Acabo de voltar de mais um longo estudo, das 9h00 até meio-dia, a respeito da Segurança da Salvação (recadinho do coração para a Igreja na Paulista: se preparem, porque agora já me acostumei a pregar pelo menos 2 horas de cada vez…). Aqui também há aqueles que não conseguem entender a salvação como um estado. Preferem vê-la como um “jogo”, em que a qualquer momento a gente pode tomar um contra-ataque e perder o campeonato. É preciso apresentar a Doutrina do Evangelho desde sua base, para que alguns se convençam da verdade. Foi um tempo muito proveitoso. É contagiante o entusiasmo daqueles que estão a progredir no conhecimento de Deus e de Sua Palavra. Estão sempre dispostos. Se tivesse matéria preparada, certamente teríamos aulas todos os dias. Há muita sede e ainda são poucos os que estão preparados para ensinar. A demanda é muito grande.

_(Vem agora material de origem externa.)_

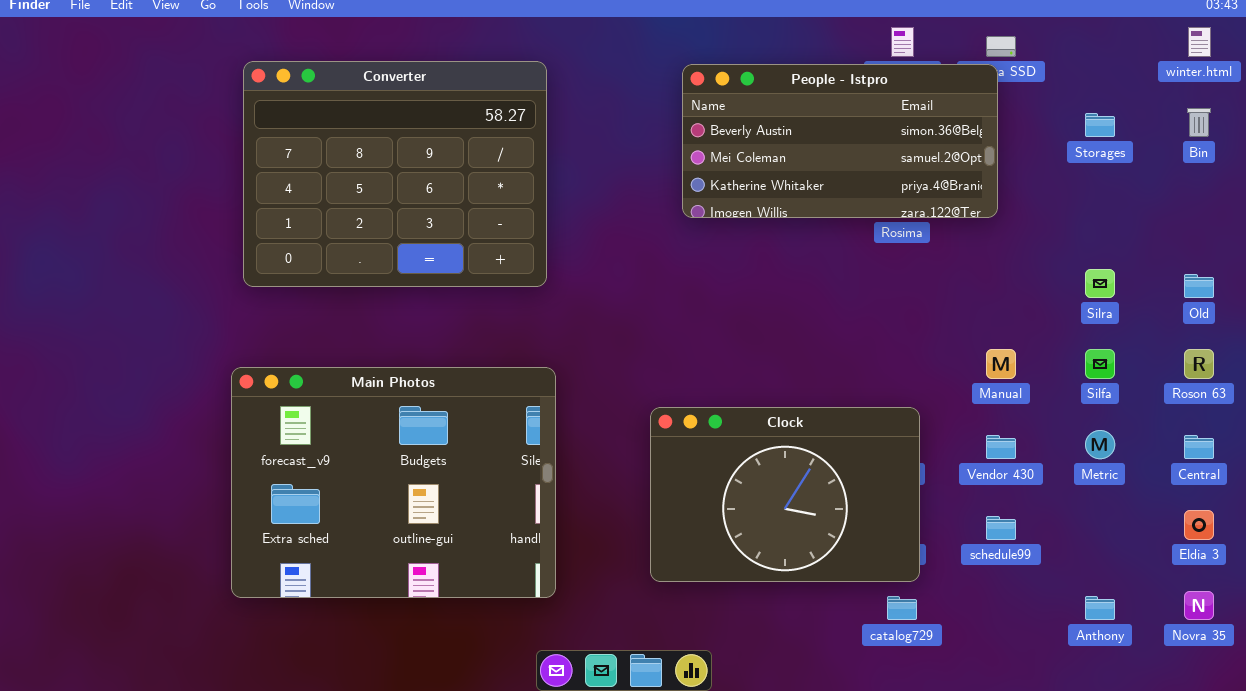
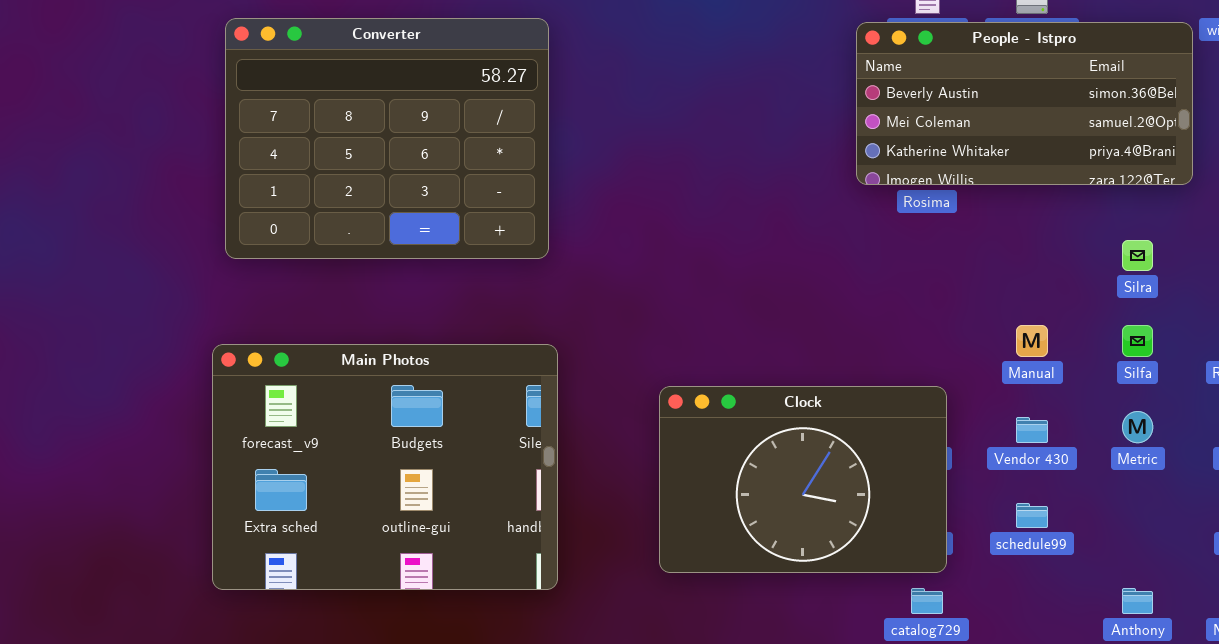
People - Istpro: [682,64,998,218] -> [856,22,1193,185], moved

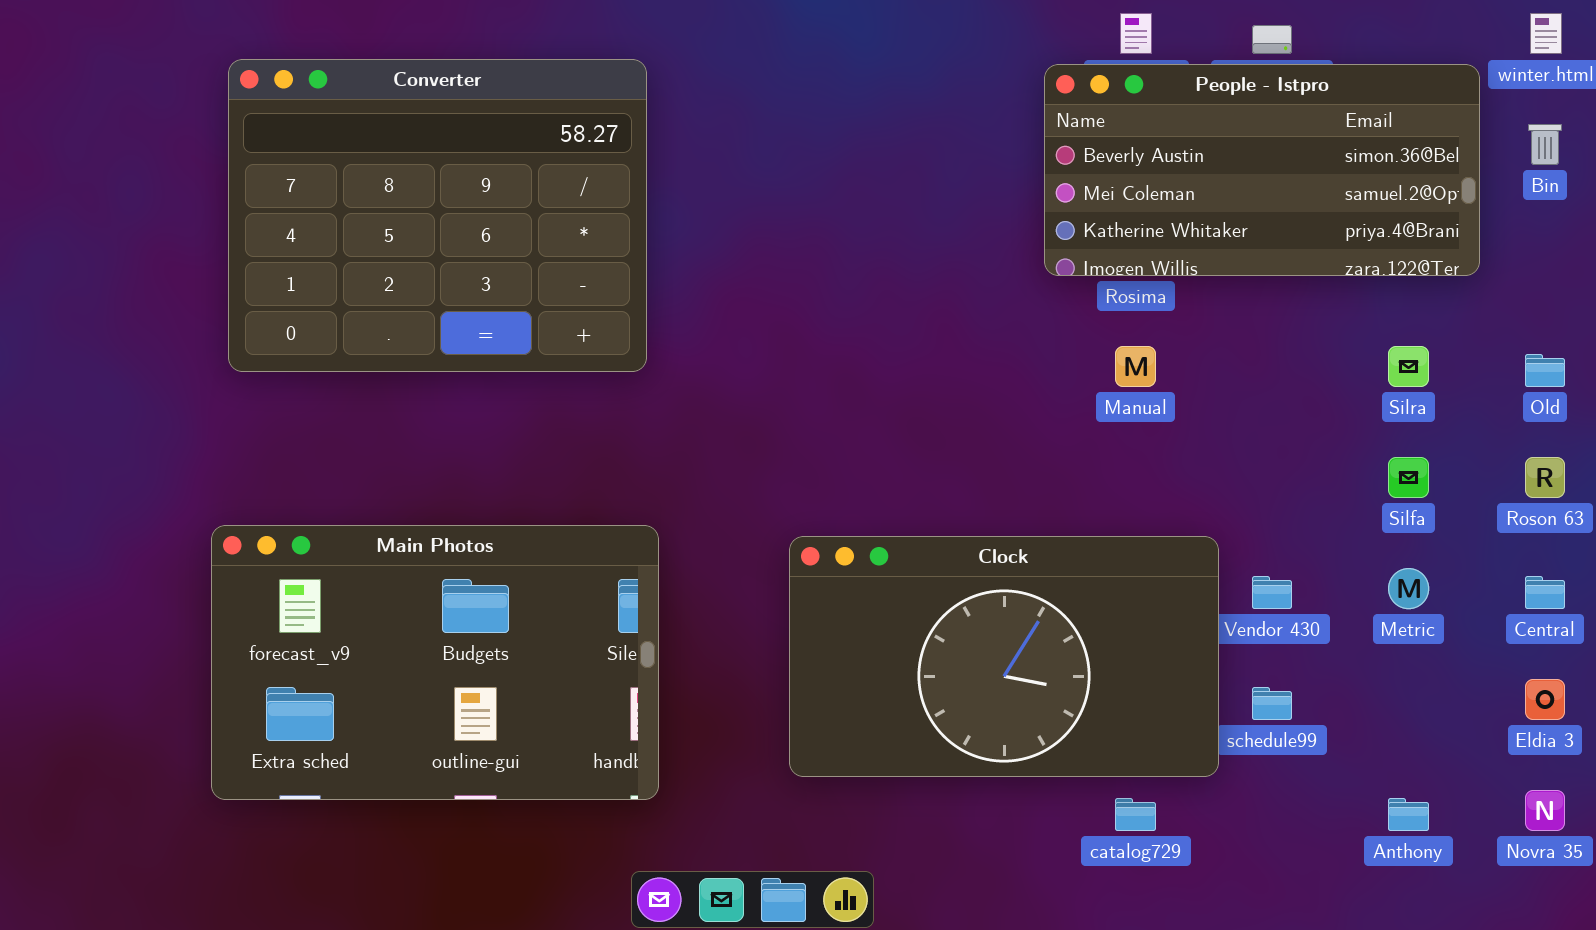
Manual: [1016,325,1048,357] -> [1115,346,1156,387], moved
Main Photos: [212,344,558,590] -> [211,525,659,800], resized
Clock: [659,386,947,573] -> [789,536,1219,777], resized

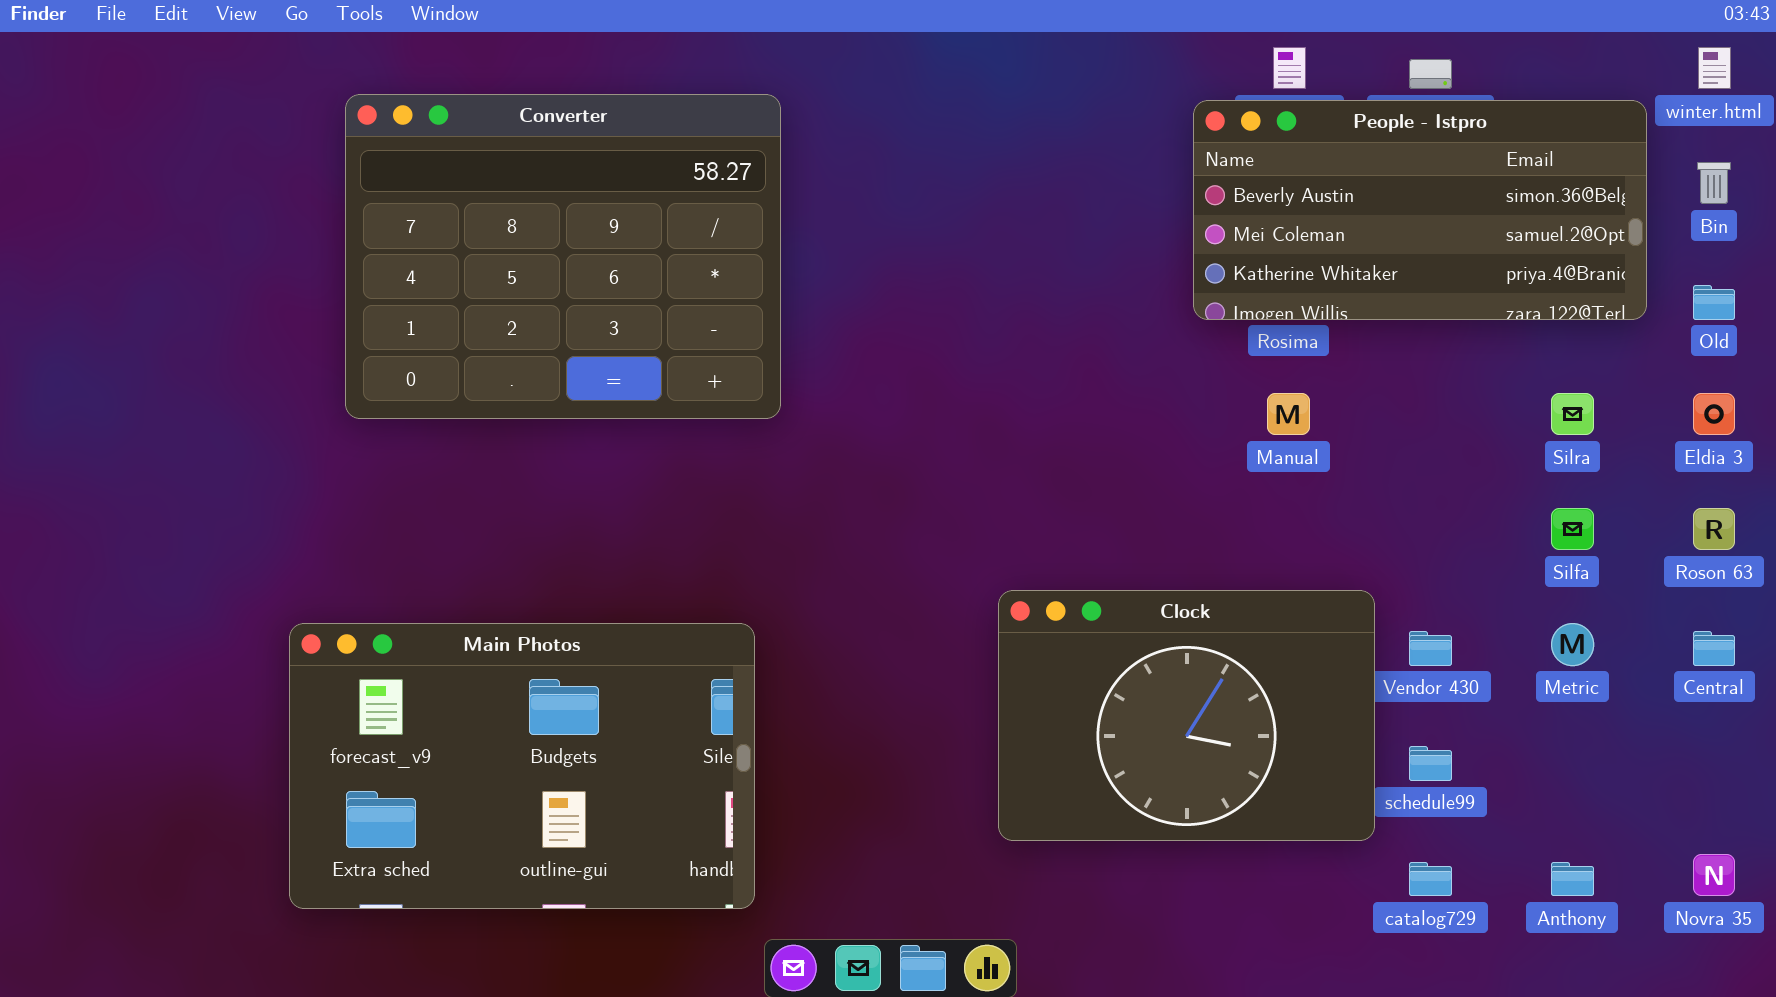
Old: [1525,354,1565,387] -> [1693,285,1735,320], moved
Main Photos: [211,525,659,800] -> [289,623,755,909], moved
Clock: [789,536,1219,777] -> [998,590,1375,841], resized
Eldia 3: [1525,679,1565,720] -> [1693,393,1735,435], moved
catalog729: [1115,798,1156,831] -> [1409,862,1452,896], moved

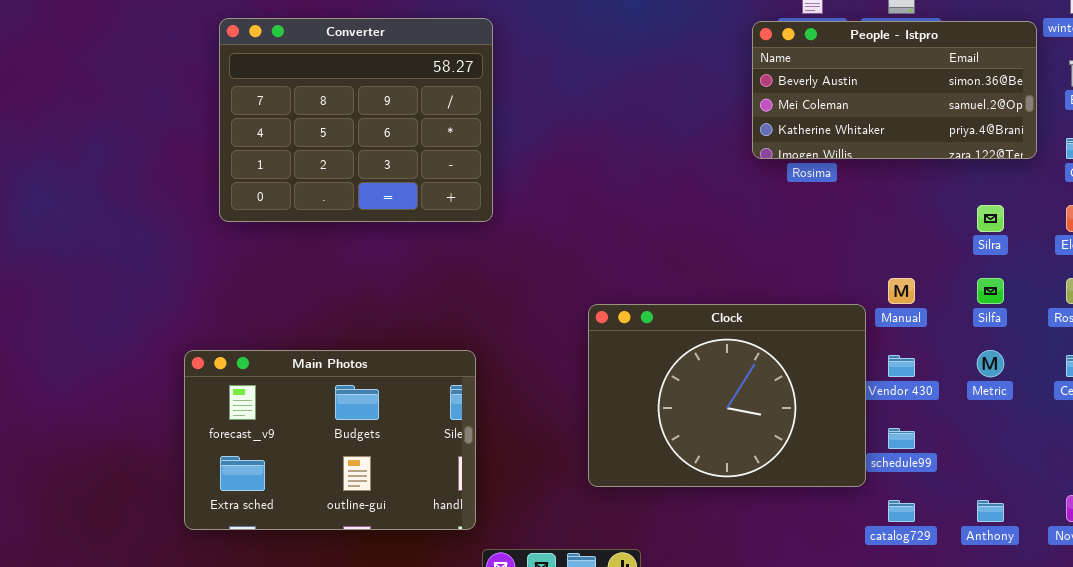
Manual: [1267,393,1310,435] -> [888,278,915,304], moved
Clock: [998,590,1375,841] -> [588,304,866,487], resized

No Brasil, não são todos os horários que se podem usar para isso. Sim, sim. Todos estão tão envolvidos em seus afazeres diários que não querem NEM PENSAR na hipótese de sacrificar algumas horas de descanso ou lazer para investir em um estudo bíblico e um discipulado. Temos tempo para tudo, desde freqüentar a academia até levar o cachorrinho para secar o pêlo no veterinário. Mas estudo bíblico de sábado à tarde? Nem pensar. Reunião de liderança de domingo depois do almoço? Ah, não! É a “única” hora que eu tenho… Acho que em parte isso se deve a um certo paternalismo com que tratamos a coisa. O negócio, cada dia mais me convenço, é trabalhar com quem mostra interesse. Quem não mostra, que fique pelo caminho.
Graças a Deus, a saúde tem sido excelente. O ritmo de trabalho tem sido acelerado, mas em termos de horas trabalhadas, tem sido até mais fácil do que quando estou na escola. Tenho dormido mais cedo e levantado um pouco mais tarde do que normalmente o faço no Brasil. Além disso, nem lembro que existe banco, nem contas, nem alunos de inglês, o que alivia o stress consideravelmente. Atendi o telefone 3 vezes nesses 15 dias e desde que saí de casa não sei o que é dirigir um carro. Se fosse continuar assim, poderia ficar até mais tempo!! Claro que há a falta da família, dos amigos e da igreja. Mas dentro de alguns dias estaremos juntos, se Deus permitir.